Fix rsqrt
Part of #888
I see 2 solutions to solve this test:
- implement rsqrt = native_divide(1, sqrt) which allows to go back to the previous working implementation
- implement rsqrt = inverseSqrt which should be fine on every platform as vulkan requirement for it is the same as OpenCL.
At the moment, sqrt and rsqrt are coming from libclc. I think we should get rid of them there, as they are just wrappers to llvm builtins, and do not implement any logic.
Turns out we already have the mapping for rsqrt = inversesqrt, I tried it out and simply removing rsqrt from clspv's libclc SOURCES resulted in clspv generating a call to the InverseSqrt extended instruction which passed the CTS (at least on the fairly small sample of hardware I can test on). Like you say the inverse sqrt reqs are the same in both specs so that should work similarly running anywhere.

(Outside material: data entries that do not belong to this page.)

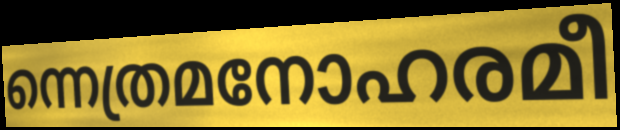
ന്നെത്രമനോഹരമീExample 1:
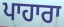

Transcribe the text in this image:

ਪਾਹਾਰਾ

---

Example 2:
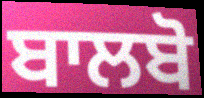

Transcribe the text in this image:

ਬਾਲਬੋ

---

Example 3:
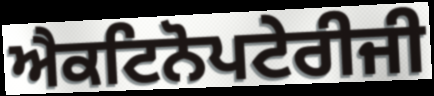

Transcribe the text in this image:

ਐਕਟਿਨੋਪਟੇਰੀਜੀ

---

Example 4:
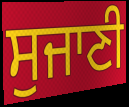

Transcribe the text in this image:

ਸੁਜਾਣੀ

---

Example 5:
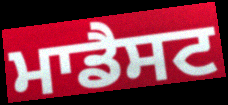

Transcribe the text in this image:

ਮਾਡੈਸਟ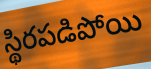
స్థిరపడిపోయిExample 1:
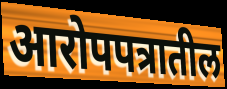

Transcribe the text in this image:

आरोपपत्रातील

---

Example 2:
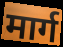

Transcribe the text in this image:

मार्ग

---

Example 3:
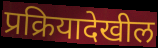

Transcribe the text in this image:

प्रक्रियादेखील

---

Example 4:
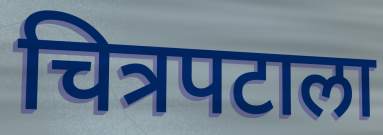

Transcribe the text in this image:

चित्रपटाला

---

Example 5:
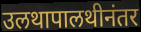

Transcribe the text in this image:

उलथापालथीनंतर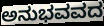
ಅನುಭವವದ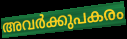
അവർക്കുപകരം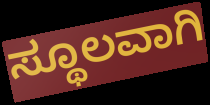
ಸ್ಥೂಲವಾಗಿ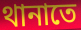
থানাতেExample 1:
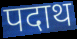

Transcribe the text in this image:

पदाथ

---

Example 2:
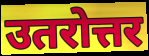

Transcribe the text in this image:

उतरोत्तर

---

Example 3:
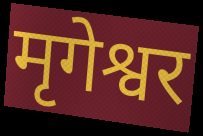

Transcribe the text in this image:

मृगेश्वर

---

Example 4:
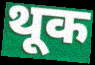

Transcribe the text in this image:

थूक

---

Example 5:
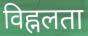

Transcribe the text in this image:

विह्नलता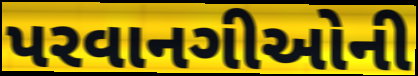
પરવાનગીઓની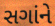
સગાંને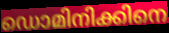
ഡൊമിനിക്കിനെ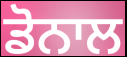
ਡੋਨਾਲ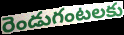
రెండుగంటలకుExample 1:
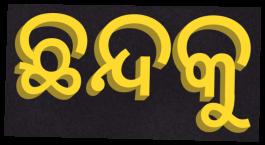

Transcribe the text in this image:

ଛନ୍ଦକୁ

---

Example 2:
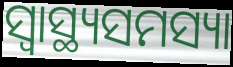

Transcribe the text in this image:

ସ୍ୱାସ୍ଥ୍ୟସମସ୍ୟା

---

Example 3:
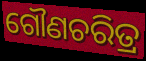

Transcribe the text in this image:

ଗୌଣଚରିତ୍ର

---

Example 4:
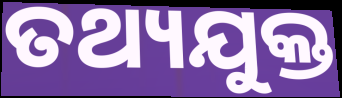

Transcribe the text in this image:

ତଥ୍ୟଯୁକ୍ତ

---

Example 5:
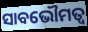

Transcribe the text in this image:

ସାବଭୌମତ୍ୱ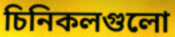
চিনিকলগুলো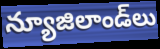
న్యూజిలాండ్‌లు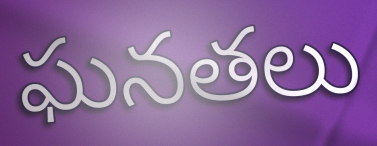
ఘనతలుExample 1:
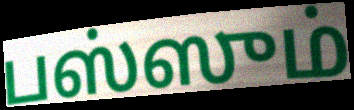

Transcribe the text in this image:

I'm less sure about removing sqrt from our libclc, because it actually makes sure we return NaN if the input is negative:
; Function Attrs: alwaysinline convergent norecurse nounwind readnone
define linkonce_odr dso_local spir_func float @_Z4sqrtf(float %0) local_unnamed_addr #25 {
%2 = fcmp olt float %0, 0.000000e+00
%3 = tail call spir_func float @llvm.sqrt.f32(float %0) #48
%4 = select i1 %2, float 0x7FF8000000000000, float %3
ret float %4
}
I couldn't find anything in the CL spec that suggested this was a requirement, but the CL cts seems to rely on libm's sqrt for its reference implementation so I think it will expect this behaviour. The result of sqrt(-1) isn't defined in the vulkan spec either, but since the result is explicitly undefined in the glsl spec https://registry.khronos.org/OpenGL-Refpages/gl4/html/sqrt.xhtml I don't find it hard to imagine a platform that could hit this edge case
Keeping sqrt for that looks ok to me.
But isn't it the same thing with rsqrt? Shouldn't we have also a check for negative values there?

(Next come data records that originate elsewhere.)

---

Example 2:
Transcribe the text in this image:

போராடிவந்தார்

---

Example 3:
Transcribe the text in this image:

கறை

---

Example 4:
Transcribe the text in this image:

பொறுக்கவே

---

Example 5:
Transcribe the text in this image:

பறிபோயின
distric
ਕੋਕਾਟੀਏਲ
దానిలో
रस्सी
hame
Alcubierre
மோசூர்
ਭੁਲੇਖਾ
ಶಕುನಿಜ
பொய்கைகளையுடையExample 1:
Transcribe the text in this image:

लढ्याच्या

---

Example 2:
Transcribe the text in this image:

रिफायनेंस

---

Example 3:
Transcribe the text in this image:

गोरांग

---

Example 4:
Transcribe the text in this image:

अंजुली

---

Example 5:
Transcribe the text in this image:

You're right, the ideal solution would be to include that check and then call the glsl InverseSqrt instruction. I'll need to think about how we could do that
We need to consider the fp config flag CL_FP_CORRECTLY_ROUNDED_DIVIDE_SQRT as well. For this, I don't think starting with a correctly rounded reciprocal or inverse sqrt is sufficient without some extra massaging, so it's probably best for a first pass to associate the flag with extensions exposing native implementations (similar to fma).
Any algorithms relying on divide or sqrt need to be checked as to whether they're assuming correctly rounded implementations.
Does it mean you are expecting to have vulkan implementations providing correctly rounded reciprocal or inverse sqrt?
I'm expecting that some existing Vk implementations do already provide (or at least have access to native functionality to provide) correctly rounded Divide or Square Root implementations. The idea is to provide an extension making this explicit, so that Vk implementations can support it if they do happen to provide that functionality. Then clvk can query the extension in order to claim the same capability for OpenCL via CL_FP_CORRECTLY_ROUNDED_DIVIDE_SQRT.
There's no similar flag in OpenCL for reciprocal or inverse sqrt, so this wouldn't apply to them.
I see.
This is an optimization in clvk. You should open an issue for it.
Let's keep this one about fixing rsqrt to bring the accuracy back to what is required by the OpenCL-CTS.
with this https://github.com/google/clspv/pull/917 we should be good to just delete sqrt and rsqrt from the builtins library
waiting on https://reviews.llvm.org/D134040 to be merged to close this issue
Should be fixed by #1017